Выбрать главу

— Ты знаешь, — вспоминает он вслух, — у нас в седьмом классе преподавал литературу безграмотнейший человек. Козлом мы его прозвали. И вот он, если не успевал за урок рассказать то, что намечал по плану, обращался к нам:. «Извините, я не уклался». А мы хором успокаивали: «Ничего, Федор Фролыч, укладетесь в другой раз».

Лешка заливается. Ох, уморил!.. Потом спрашивает серьезно:

— Витя, а есть у тебя братья, сестры? Какие у тебя родители? Расскажи.

Зачем ей надо было это спрашивать? Лицо Шеремета мрачнеет. Он, видно, слишком поддался душевной расслабленности, а она ни к чему. Может быть, наивность и непосредственность этой девчонки тоже ложь? Он говорит умышленно грубо:

— Меня жизнь столько раз тыкала мордой о булыжную мостовую, что никакие поэтические слюнки вроде твоего стихотворения уже не проймут. На земле счастья нет. Это я точно знаю… Ну, бывай здорова!

Он поворачивается и уходит.

Прямо бирюк какой-то, вдруг бросает, не доведя до дому…

ШЕРЕМЕТ ИСЧЕЗАЕТ

Опять льет дождь. Понурясь, Шеремет идет мимо городского парка. Вечереет. Тело закоченело от промокшей одежды. На душе скверно. От дождя, грязи или тоскливого ощущения одиночества? Или оттого, что страшный крут, смыкаясь, не выпускает его?

Вчера чуть не подрался с Валетом: тот заставлял пить, а ему не хотелось. Валет кричал:

— Думаешь чистеньким ходить? Так уже обвалялся, никуда от нас не смоешься? Мотали мы таких. Колонию забыл? Кто ты, забыл?

Нет, этого он не забыл. Валет — плюгавая гнида, а пакости в нем — через край. Сидел несколько раз и все не успокаивается.

У Валета бескровное, без выражения, расплывчатое лицо. Ему двадцать один год, но дашь и тридцать пять…

Он зачем-то осмаливает огнем от спички мундштук папиросы прежде чем раскурить ее. Гундося, паясничает:

— Я покинул преступное царство, а мне не создают должных условий зизни…

Валет умышленно коверкает слово «жизнь». Сбросив с колен Зинку, возмущенно выпрямляется:

— Заставляют работать лопатой, а мне это медициной запрещено…

Валет склонен к «загадочности». Так, недавно, объявив себя главой шайки «Голубое кольцо», он приказал своим подданным на указательном пальце вытатуировать кольцо.

Шеремет и здесь не подчинился:

— Я не в твоей шайке и не собираюсь в ней быть.

Валет, надвигаясь тощей грудью, грозил:

— Все пальцы обрежу, в помойку выброшу!

Видно, надо отсюда податься куда-нибудь подальше, иначе пропадешь!

На секунду возникло лицо Лешки. Смотрит с осуждением и надеждой. Такая славная, непримиримая к неправде… Нет, плохой он для нее. А обманывать не станет. Кого-кого, а ее не станет… Лучше уехать… Может быть, так приблизится к ней…

С Лешкой стряслась беда: залезла в главном корпусе на громадный омылитель, очищать его; на аппарате лежал патрубок с фланцем, ей показалось, что он наглухо закреплен. Взялась за него рукой, чтобы держаться, потеряла равновесие и полетела вниз. Сильно ударившись головой и правой нотой сначала о стремянку, потом о выступ омылителя, она, может быть, именно благодаря этому и спаслась: удар как бы расчленился на три, с каждым новым уменьшая резкость.
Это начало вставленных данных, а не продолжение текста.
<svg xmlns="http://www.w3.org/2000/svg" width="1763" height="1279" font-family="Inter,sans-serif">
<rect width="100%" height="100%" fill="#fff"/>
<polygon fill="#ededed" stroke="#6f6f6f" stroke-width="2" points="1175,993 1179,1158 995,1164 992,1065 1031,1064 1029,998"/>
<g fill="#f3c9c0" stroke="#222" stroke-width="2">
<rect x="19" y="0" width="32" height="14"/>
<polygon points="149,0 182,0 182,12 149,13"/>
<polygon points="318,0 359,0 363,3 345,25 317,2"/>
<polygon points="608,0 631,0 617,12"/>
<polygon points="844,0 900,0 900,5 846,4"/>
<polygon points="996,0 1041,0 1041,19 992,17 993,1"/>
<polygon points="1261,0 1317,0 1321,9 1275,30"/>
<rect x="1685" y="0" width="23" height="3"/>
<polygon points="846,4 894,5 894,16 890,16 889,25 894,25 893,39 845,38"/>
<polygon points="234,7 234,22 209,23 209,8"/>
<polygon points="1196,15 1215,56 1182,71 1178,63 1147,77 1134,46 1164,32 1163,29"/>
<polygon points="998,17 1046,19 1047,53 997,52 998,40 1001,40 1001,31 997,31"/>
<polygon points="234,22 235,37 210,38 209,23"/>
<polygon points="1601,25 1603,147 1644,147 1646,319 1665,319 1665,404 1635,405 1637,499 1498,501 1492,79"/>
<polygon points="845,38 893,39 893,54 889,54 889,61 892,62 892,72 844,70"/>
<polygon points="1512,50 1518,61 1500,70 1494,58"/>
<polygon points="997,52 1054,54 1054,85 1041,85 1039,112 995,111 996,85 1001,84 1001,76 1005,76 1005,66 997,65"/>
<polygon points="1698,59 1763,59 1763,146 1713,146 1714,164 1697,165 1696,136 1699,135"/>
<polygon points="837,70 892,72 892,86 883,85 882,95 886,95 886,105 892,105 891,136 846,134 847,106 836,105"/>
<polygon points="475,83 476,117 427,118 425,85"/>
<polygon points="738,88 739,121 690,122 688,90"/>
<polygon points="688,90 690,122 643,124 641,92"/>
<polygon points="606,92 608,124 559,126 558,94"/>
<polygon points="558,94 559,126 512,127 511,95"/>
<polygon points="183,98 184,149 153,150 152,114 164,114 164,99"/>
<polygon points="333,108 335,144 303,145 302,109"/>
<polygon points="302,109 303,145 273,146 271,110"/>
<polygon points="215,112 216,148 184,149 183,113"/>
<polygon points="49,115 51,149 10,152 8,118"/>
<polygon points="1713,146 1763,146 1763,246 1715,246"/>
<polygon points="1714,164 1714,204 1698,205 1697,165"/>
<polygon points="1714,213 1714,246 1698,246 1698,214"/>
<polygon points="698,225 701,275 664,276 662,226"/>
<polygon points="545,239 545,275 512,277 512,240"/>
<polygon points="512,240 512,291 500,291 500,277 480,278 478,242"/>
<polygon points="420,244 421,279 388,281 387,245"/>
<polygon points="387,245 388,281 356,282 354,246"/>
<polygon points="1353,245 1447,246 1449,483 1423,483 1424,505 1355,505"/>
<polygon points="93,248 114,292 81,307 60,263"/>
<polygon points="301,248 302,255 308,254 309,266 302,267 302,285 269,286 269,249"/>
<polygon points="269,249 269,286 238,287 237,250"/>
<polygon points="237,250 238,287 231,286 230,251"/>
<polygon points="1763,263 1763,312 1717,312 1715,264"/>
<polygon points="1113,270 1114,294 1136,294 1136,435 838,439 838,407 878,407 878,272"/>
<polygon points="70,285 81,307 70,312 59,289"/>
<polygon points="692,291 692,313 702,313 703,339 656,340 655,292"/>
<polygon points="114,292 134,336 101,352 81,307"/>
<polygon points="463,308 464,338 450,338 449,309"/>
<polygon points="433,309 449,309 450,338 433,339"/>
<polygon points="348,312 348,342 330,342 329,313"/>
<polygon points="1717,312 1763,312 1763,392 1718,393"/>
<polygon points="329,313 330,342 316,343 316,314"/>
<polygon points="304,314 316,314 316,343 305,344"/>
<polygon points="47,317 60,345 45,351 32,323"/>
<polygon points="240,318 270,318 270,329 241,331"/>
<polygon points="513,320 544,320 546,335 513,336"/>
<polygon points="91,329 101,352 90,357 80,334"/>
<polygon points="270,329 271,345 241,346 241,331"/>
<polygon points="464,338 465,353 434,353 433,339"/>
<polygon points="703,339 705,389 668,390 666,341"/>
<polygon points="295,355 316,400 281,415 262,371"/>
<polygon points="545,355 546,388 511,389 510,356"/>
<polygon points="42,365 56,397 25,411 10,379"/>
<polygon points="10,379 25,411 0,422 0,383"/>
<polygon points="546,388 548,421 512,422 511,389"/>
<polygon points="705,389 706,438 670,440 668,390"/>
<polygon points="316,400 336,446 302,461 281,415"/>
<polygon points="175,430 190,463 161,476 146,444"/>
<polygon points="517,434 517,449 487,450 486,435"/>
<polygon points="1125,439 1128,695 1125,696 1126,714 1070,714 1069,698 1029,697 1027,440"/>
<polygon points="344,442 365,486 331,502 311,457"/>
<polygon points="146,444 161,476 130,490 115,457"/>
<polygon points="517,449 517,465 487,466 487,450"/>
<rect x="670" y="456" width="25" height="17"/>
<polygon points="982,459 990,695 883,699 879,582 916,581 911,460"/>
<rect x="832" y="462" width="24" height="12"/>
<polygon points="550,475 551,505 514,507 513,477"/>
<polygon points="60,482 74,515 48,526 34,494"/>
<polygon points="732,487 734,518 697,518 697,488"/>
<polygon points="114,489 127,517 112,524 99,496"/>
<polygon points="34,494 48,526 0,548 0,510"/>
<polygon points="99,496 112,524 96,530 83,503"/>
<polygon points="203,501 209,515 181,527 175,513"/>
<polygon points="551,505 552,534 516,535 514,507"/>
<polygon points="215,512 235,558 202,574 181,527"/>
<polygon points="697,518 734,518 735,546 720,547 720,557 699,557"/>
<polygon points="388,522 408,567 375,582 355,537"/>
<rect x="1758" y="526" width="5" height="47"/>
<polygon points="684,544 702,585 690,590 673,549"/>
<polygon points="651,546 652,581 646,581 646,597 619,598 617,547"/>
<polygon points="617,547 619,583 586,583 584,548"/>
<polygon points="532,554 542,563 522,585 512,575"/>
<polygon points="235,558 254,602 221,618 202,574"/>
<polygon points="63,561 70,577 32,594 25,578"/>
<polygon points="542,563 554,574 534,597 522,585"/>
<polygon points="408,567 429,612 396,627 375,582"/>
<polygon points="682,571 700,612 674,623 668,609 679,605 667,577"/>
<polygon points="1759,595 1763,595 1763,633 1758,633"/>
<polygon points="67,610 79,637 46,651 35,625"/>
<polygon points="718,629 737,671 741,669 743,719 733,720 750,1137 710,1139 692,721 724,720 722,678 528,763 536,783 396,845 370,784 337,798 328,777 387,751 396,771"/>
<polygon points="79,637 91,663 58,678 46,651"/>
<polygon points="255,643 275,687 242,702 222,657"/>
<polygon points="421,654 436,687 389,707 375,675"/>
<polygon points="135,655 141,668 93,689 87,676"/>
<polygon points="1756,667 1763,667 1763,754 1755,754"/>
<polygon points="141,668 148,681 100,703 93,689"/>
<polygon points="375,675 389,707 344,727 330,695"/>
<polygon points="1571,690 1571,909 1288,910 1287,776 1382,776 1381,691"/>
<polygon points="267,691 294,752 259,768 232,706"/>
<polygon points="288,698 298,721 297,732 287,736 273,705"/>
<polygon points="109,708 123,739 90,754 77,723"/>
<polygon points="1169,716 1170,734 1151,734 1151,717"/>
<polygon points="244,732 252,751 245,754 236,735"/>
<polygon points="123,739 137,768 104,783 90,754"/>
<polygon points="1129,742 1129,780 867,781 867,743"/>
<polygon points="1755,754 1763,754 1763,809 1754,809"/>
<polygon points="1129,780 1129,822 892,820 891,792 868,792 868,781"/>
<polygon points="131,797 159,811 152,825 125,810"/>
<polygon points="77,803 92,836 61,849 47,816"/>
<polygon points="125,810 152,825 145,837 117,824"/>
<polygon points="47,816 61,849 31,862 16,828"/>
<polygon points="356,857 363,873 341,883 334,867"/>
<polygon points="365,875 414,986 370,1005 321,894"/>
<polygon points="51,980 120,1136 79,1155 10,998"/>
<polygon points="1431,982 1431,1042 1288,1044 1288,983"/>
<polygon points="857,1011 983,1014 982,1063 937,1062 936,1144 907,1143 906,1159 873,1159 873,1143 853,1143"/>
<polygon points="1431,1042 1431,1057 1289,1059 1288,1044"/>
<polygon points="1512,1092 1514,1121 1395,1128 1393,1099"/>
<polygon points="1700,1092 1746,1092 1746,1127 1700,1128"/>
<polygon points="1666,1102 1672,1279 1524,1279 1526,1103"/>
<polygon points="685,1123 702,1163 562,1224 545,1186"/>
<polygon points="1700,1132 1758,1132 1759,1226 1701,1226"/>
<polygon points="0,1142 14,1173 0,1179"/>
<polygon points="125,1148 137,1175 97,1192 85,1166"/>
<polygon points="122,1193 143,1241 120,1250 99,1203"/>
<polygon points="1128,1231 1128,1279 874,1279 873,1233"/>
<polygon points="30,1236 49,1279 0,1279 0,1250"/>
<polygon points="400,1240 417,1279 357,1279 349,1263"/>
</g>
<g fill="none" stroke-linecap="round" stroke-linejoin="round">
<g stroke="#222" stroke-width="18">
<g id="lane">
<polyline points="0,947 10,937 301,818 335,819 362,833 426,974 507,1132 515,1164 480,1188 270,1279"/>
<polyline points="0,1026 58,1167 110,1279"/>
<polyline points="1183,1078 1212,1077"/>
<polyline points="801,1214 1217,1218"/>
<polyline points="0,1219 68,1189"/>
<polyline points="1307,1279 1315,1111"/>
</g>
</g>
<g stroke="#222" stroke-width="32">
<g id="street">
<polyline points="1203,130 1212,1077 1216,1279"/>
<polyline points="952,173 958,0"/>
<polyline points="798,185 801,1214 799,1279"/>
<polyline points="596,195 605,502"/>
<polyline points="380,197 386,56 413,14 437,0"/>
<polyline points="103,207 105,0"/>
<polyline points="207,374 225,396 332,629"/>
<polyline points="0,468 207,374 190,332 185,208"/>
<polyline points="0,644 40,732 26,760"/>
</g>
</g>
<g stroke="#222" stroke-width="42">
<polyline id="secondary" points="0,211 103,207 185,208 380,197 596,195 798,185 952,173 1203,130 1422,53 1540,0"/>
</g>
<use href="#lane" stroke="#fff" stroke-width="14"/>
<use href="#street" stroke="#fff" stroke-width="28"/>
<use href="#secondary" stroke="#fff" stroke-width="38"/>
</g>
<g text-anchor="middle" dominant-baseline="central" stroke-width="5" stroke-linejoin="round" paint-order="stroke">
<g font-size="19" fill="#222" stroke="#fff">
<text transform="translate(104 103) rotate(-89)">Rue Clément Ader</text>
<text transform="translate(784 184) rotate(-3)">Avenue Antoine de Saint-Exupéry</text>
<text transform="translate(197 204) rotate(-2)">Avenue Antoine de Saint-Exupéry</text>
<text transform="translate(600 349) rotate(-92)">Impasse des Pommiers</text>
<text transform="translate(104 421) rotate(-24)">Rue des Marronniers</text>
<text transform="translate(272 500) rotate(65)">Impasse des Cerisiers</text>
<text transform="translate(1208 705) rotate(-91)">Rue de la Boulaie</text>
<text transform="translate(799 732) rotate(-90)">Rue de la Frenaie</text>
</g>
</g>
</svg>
Григорий Захарович, обернувшись на шум, увидел ее уже на цементном полу. Подбежав, стал ощупывать голову, руки, ноги.

— Ну что ты, Красная Шапочка, разве можно такие виражи делать? Что ты?

Когда он притронулся к правому колену, Лешка невольно застонала, но, собрав силы, приподняла голову:

— Пустяки.

Альзин осторожно взял ее на руки, понес к медицинскому пункту, успокаивая, как маленькую:

— Ничего, ничего, деточка, сейчас йодом тебя смажем, пойдешь вечером на танцы. Больно?

— Очень, — призналась Лешка жалобно, с трудом приоткрывая побелевшие губы.

Нет, йод не помог. Нога стала вдвое толще, приобрела зловещий сине-зеленый цвет. В больнице, куда отвезли Лешку, она пролежала двенадцать дней. Перелома не было, но рваная глубокая рана не сразу затянулась. Правда, на седьмой день Лешка уже смеялась и заявила Потапу, пришедшему с Верой и Надей, что присмотрела в магазине, еще до своего полета, мотоцикл.